Task:
Any picture in the range stays out of the copy; retype exactly the lines from the one with "Figure 3: Type" to the end of the listing.

Entries supplied:
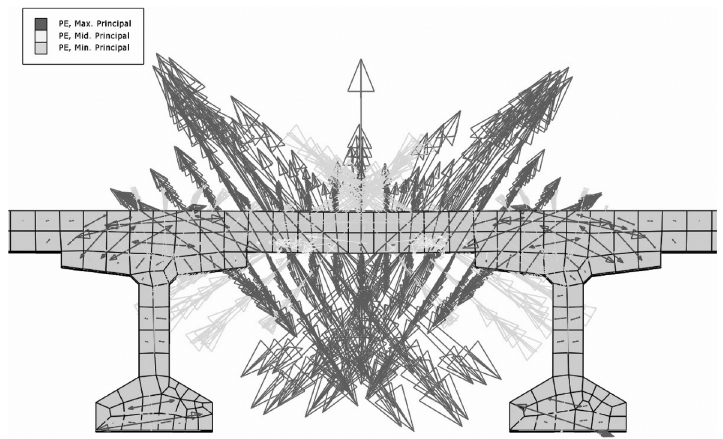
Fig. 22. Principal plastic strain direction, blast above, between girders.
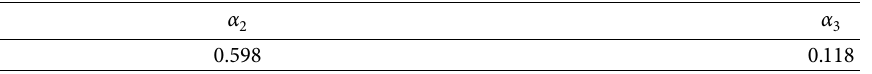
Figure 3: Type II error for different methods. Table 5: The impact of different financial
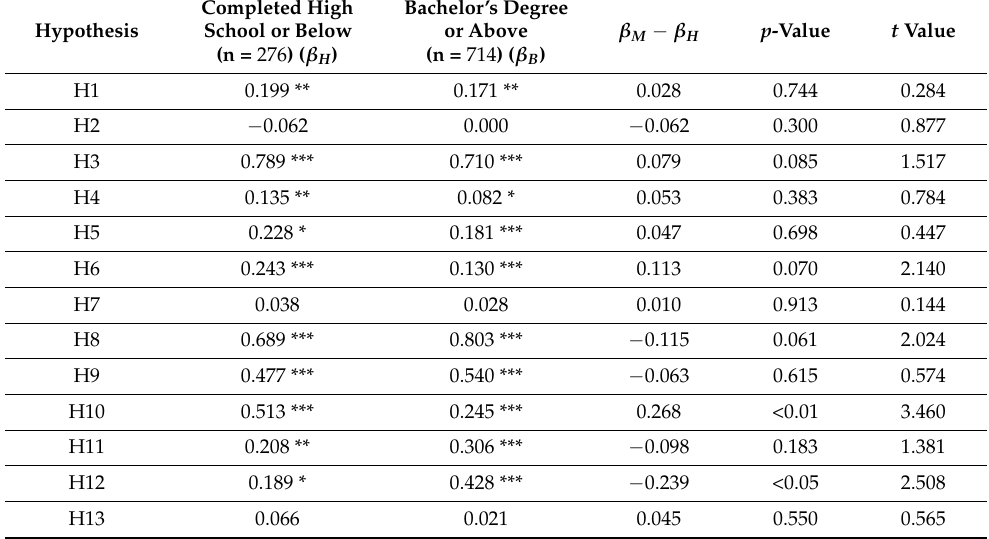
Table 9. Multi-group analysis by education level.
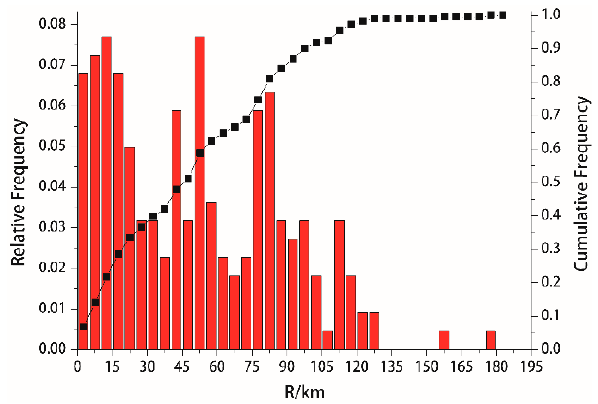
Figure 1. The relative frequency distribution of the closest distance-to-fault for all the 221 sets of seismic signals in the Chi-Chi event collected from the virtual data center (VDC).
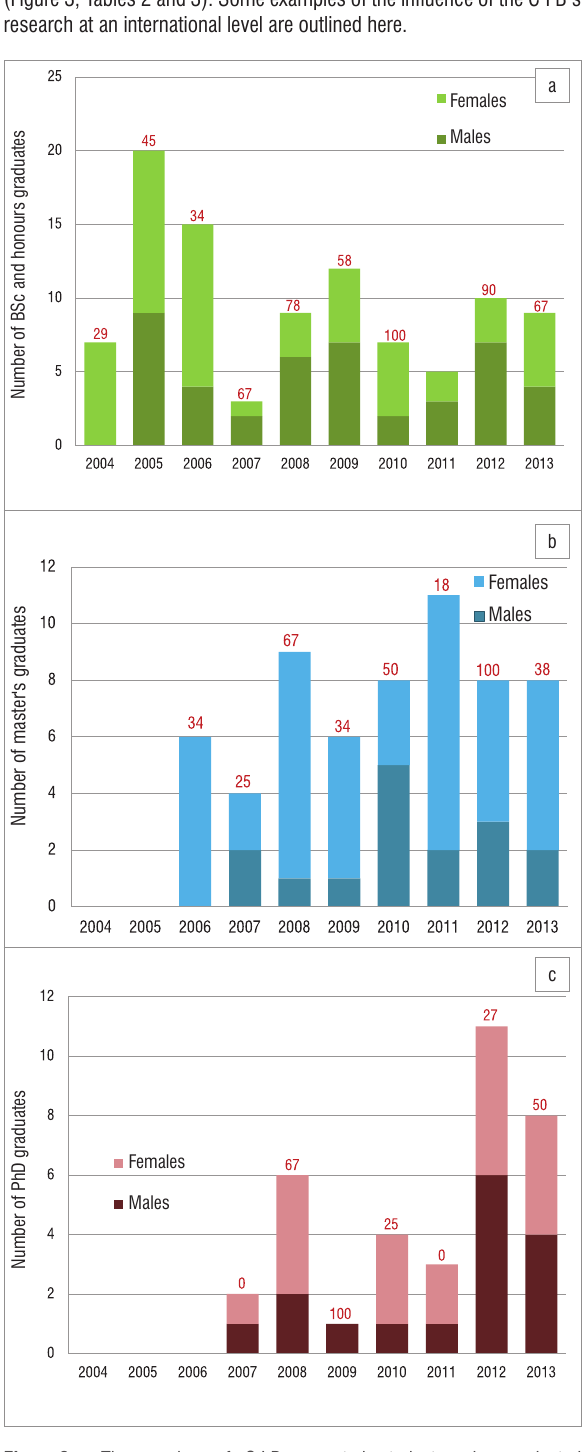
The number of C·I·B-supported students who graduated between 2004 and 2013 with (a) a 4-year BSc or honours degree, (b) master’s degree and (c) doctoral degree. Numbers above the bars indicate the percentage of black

Output for this exercise:
Figure 3: Type II error for different methods. Table 5: The impact of different financial
Table 9. Multi-group analysis by education level.
Figure 1. The relative frequency distribution of the closest distance-to-fault for all the 221 sets of seismic signals in the Chi-Chi event collected from the virtual data center (VDC).
The number of C·I·B-supported students who graduated between 2004 and 2013 with (a) a 4-year BSc or honours degree, (b) master’s degree and (c) doctoral degree. Numbers above the bars indicate the percentage of black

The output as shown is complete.